Nkansah, wearing #75, made his NFL debut on December 23, 2018, in a Seahawks' 38-31 win over the Kansas City Chiefs, the next-to-last game of the regular season. He played a total of 8 snaps—7 on special teams and one on offense, during which his kick-out block helped Seahawks' running back Chris Carson score a touchdown.

On August 31, 2019, Nkansah was waived by the Seahawks and was signed to the practice squad the next day. He was released on September 7, 2019. He was re-signed to the practice squad on September 17, 2019. He was released on September 28.

===Houston Texans===
On October 1, 2019, Nkansah was signed to the Houston Texans practice squad. He was promoted to the active roster on December 28, 2019.

On September 5, 2020, Nkansah was waived by the Texans and signed to the practice squad the next day. His practice squad contract with the team expired after the season on January 11, 2021.

===Indianapolis Colts===
On January 12, 2021, Nkansah signed a reserve/futures contract with the Indianapolis Colts. On April 28, 2021, Nkansah was waived by the Colts.

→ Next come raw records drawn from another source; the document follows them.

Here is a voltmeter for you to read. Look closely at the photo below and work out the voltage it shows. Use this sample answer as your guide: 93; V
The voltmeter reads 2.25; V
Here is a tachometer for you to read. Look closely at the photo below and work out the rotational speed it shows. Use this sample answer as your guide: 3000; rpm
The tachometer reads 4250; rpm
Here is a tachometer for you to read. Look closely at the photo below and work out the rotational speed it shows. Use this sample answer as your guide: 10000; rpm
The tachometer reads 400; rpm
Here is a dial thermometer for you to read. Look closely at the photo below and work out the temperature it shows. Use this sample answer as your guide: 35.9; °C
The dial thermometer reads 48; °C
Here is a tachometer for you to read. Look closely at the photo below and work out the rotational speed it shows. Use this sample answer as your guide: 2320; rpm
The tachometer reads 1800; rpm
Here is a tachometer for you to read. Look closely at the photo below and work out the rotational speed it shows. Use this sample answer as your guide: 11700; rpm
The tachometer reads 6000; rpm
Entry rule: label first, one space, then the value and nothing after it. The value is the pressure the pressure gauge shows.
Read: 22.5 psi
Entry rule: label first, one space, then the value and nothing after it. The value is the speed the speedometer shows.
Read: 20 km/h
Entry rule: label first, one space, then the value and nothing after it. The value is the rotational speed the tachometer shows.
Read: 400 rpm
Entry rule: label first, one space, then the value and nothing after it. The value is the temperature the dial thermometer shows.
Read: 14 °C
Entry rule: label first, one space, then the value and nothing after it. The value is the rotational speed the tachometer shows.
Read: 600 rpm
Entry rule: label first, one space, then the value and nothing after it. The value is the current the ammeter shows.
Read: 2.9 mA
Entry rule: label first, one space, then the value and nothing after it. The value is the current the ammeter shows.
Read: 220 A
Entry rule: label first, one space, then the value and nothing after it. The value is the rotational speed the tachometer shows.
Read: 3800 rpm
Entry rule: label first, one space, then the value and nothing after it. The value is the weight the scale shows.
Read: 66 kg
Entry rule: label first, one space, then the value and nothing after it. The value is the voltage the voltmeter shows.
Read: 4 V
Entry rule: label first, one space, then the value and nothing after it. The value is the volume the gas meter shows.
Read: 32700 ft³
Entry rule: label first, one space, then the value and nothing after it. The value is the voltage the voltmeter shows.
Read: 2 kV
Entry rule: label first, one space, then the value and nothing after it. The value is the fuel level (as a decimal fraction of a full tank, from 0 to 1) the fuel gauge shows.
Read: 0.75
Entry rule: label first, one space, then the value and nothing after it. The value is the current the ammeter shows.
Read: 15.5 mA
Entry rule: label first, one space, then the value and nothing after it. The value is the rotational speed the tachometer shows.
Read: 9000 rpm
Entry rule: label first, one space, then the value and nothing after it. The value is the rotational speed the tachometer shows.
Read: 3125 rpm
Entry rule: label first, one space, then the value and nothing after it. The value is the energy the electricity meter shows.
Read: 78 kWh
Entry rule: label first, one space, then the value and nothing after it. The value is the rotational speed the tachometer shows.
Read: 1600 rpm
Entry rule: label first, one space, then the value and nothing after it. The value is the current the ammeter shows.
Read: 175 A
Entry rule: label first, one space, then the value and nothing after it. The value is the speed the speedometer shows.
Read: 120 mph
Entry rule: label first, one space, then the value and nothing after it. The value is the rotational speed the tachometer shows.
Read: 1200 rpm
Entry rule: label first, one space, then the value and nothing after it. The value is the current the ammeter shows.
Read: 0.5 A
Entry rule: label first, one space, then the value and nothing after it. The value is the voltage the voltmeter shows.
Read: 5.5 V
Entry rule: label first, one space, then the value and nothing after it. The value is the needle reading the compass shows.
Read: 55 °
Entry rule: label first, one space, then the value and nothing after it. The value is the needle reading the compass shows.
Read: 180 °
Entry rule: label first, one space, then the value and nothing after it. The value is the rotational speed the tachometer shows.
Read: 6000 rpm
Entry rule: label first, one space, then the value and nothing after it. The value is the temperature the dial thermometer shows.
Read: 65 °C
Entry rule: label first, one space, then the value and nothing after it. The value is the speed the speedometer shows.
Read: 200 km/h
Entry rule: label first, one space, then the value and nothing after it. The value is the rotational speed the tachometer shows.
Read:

===Tennessee Titans (second stint)===
On April 29, 2021, Nkansah was claimed off waivers by the Tennessee Titans. He was waived on July 30, 2021.

===New York Jets===
On September 14, 2021, Nkansah was signed to the New York Jets practice squad. He was released on October 5, 2021.

===Cleveland Browns===
On December 15, 2021, Nkansah was signed to the Cleveland Browns practice squad. He was released by the Browns on January 6, 2022. He signed a reserve/futures contract with the Browns on January 11, 2022. Nkansah was waived with an injury designation on August 16, 2022, and subsequently reverted to injured reserve. He was released on October 7.